» Records to process

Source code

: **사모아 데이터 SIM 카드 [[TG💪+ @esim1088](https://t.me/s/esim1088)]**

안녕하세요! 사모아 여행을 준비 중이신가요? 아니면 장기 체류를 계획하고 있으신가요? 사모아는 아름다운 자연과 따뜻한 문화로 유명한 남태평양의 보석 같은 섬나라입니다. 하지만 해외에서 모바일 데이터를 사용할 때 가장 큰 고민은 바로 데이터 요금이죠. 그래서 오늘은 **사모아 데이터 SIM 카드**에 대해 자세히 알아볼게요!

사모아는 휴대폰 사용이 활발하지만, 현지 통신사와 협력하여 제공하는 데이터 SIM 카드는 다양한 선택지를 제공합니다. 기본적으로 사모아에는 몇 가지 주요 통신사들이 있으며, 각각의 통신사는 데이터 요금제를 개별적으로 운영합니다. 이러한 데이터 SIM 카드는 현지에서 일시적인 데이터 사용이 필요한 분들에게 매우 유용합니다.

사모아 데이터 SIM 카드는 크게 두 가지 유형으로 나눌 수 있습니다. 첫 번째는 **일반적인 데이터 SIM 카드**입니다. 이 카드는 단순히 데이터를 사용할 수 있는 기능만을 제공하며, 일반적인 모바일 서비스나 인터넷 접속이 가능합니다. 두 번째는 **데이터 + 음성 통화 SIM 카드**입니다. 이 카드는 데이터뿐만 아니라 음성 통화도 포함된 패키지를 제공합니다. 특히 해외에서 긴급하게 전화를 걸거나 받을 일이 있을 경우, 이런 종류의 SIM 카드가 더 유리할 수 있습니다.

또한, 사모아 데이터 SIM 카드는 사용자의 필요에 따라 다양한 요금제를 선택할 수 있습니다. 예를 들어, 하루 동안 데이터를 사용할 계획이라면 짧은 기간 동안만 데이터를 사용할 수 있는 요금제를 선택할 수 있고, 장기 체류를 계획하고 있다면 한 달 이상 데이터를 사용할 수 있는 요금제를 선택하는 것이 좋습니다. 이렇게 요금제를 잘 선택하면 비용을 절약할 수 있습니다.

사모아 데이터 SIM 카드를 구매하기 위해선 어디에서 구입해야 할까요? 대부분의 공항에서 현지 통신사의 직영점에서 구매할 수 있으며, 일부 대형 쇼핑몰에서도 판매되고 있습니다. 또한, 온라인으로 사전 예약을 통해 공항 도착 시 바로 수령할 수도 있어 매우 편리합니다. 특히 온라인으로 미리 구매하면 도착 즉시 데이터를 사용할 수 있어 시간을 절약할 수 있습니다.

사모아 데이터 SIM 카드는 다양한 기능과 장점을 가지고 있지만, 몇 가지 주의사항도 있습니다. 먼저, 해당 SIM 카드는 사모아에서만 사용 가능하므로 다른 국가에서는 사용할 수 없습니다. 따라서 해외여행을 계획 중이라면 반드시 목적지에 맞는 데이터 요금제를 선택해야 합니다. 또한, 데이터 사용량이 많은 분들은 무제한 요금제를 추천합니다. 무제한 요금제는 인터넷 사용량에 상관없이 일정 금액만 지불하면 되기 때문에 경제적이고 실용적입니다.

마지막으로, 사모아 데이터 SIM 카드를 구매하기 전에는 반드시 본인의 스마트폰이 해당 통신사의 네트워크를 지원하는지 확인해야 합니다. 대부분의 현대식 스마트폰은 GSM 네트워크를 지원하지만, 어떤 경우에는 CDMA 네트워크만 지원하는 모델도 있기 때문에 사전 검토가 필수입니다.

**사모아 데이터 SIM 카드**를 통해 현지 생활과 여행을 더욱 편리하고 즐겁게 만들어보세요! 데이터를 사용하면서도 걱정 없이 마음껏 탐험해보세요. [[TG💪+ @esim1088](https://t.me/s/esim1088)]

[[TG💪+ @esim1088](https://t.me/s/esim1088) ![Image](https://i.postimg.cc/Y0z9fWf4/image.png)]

* * *

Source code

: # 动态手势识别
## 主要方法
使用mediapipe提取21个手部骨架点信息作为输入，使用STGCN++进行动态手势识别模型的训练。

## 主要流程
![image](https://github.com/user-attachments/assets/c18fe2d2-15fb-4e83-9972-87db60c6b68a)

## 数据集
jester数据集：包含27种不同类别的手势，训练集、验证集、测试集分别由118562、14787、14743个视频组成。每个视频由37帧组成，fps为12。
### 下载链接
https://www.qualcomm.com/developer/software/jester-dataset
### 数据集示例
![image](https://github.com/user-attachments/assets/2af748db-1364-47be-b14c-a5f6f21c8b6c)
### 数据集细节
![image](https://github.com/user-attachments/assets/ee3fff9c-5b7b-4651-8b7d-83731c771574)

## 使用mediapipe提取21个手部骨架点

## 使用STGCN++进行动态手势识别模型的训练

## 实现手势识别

---

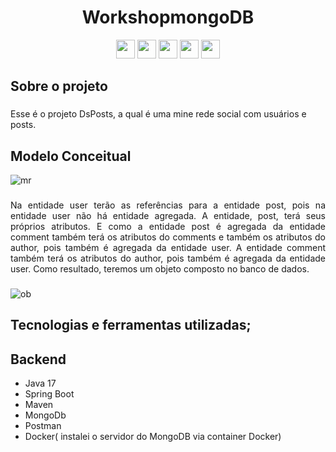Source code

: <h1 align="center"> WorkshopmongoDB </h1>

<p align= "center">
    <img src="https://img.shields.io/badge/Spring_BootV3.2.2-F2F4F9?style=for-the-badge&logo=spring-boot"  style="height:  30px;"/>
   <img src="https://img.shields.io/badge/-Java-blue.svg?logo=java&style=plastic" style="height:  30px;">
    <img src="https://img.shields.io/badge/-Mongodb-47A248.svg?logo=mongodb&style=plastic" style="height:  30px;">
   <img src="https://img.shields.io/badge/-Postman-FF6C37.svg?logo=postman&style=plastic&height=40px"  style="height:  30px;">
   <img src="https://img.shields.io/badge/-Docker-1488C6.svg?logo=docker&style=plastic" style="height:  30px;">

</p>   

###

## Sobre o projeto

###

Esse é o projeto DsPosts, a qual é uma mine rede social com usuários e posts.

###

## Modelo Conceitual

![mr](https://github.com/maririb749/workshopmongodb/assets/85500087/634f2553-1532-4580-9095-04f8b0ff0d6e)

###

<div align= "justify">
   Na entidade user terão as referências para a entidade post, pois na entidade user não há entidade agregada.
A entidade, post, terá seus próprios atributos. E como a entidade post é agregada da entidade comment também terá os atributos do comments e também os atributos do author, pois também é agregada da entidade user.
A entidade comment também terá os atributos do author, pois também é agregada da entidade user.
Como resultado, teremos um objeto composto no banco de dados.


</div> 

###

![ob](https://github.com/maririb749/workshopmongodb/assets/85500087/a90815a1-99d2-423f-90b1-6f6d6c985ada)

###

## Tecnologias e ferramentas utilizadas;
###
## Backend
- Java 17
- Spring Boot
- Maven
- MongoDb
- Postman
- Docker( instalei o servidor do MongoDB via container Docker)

» Exercise
Only lines with the string "使用STGCN" belong in the answer; copy each of them from the listing.

» Response
使用mediapipe提取21个手部骨架点信息作为输入，使用STGCN++进行动态手势识别模型的训练。
## 使用STGCN++进行动态手势识别模型的训练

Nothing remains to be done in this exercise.